Die Führungskrise führt auch zu einer Kräfteverschiebung auf dem globalen Markt für Unternehmenssoftware. Der Cloud-Pionier Salesforce hatte sich bei der Börsenbewertung während der Coronapandemie von seinem deutschen Konkurrenten SAP abgekoppelt. Im vergangenen November war Salesforce an der Börse mit einer Marktkapitalisierung von mehr als 303 Milliarden Dollar doppelt so viel wert wie der Dax-Konzern.
Das Verhältnis hat sich komplett gewandelt. Die SAP-Aktie hat zuletzt stark zugelegt, während Salesforce an der Börse abgestraft wurde. Mittlerweile rangieren die Aktien auf einem ähnlichen Niveau. Allein seit Mitte Oktober hat die SAP-Aktie um rund 25 Prozent zugelegt, während die Salesforce-Aktie rund neun Prozent verlor.
Auch beim Umsatz liegen beide Unternehmen wieder gleichauf. Noch im zweiten Quartal hatte Benioff stolz verkündet, SAP abgehängt zu haben, und gesagt: „Salesforce ist der größte Anbieter für Unternehmenssoftware der Welt.“
Bei der Vorstellung der Zahlen für das dritte Quartal lagen SAP und Salesforce beide bei einem Umsatz von rund 7,8 Milliarden Dollar. SAP-Chef Christian Klein konnte jedoch einen deutlich positiveren Ausblick auf das weitere Geschäft geben als Benioff. Seitdem legte der deutsche Konzern an der Börse stark zu, während Salesforce absackte.
SAP-Chef Christian Klein
Der Dax-Konzern hat zu Salesforce aufgeschlossen.
Bild: IMAGO/photothek
Benioff gerät auch persönlich in die Kritik. Er führt die Firma seit der Gründung im Jahr 1999. Bislang konnte er keinen Nachfolger aufbauen. Vor zwei Jahren zerbrach bereits eine Doppelspitze mit Keith Block. Der Manager verließ den Chefposten nach nur 18 Monaten wieder. Der Abgang Tylors sei nun ein Beleg, „dass die Doppelspitze nicht funktioniert“, kritisierte Analyst Brent Thill von der Investmentbank Jefferies.

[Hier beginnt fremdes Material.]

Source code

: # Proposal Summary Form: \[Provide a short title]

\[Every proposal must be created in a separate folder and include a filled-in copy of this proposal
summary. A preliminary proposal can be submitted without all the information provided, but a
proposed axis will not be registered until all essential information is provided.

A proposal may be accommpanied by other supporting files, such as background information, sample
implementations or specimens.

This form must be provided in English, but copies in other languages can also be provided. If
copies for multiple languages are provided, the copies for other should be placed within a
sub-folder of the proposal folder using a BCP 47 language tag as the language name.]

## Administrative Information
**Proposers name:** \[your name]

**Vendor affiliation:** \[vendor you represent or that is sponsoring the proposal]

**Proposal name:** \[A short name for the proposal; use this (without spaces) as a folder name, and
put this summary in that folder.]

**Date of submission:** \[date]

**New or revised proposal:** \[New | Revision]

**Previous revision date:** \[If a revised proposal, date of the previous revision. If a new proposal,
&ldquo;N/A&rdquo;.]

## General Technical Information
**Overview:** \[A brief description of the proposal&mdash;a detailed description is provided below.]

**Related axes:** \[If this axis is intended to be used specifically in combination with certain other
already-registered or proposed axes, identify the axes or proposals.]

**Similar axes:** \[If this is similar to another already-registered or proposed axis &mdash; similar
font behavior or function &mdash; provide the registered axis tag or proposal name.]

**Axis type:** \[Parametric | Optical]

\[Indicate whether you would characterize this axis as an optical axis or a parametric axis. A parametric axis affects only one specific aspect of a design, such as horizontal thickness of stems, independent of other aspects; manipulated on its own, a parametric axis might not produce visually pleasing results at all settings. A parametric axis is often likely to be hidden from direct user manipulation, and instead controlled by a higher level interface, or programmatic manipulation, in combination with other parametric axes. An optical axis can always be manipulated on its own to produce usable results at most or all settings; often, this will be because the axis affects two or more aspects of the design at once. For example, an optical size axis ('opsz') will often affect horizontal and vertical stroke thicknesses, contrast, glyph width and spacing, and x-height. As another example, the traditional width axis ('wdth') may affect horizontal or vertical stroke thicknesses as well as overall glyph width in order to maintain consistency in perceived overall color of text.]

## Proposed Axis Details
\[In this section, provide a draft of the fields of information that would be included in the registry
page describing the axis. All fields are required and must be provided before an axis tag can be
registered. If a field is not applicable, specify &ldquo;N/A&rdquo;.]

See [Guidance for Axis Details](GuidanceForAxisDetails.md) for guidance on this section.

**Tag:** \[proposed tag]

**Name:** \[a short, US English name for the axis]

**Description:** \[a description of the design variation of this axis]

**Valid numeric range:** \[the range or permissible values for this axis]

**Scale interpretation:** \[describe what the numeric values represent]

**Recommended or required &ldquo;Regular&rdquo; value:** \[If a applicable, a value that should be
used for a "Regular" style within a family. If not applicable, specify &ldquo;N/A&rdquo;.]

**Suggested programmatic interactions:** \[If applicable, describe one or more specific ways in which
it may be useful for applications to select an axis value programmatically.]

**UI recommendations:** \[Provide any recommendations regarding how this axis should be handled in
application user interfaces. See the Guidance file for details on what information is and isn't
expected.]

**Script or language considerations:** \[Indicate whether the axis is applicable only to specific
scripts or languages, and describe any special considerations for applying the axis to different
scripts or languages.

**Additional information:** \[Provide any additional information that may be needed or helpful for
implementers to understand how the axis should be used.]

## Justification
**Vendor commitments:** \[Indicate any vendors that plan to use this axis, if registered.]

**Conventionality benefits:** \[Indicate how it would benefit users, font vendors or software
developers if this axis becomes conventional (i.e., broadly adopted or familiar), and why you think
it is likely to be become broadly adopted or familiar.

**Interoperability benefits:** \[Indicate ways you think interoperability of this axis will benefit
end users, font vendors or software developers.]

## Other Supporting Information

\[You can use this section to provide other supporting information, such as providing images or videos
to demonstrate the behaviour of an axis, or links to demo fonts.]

Für Analyst Keith Weiss von der US-Investmentbank Morgan Stanley muss Benioff nun zeigen, dass er das Unternehmen umsteuern kann. Zuletzt sei Salesforce durch große Zukäufe wie Slack gewachsen. Jetzt müsse Benioff das Unternehmen stärker auf Effizienz trimmen.
Am Donnerstag stufte Wolfe Research die Salesforce-Aktie von „kaufen“ auf „halten“ herab. Die Analysten schrieben, dass das Unternehmen nach Ausführungsfehlern, Abgängen großer Namen und einem sich verlangsamenden Umsatzwachstum in ein „neues und schwieriges Kapitel“ eintrete.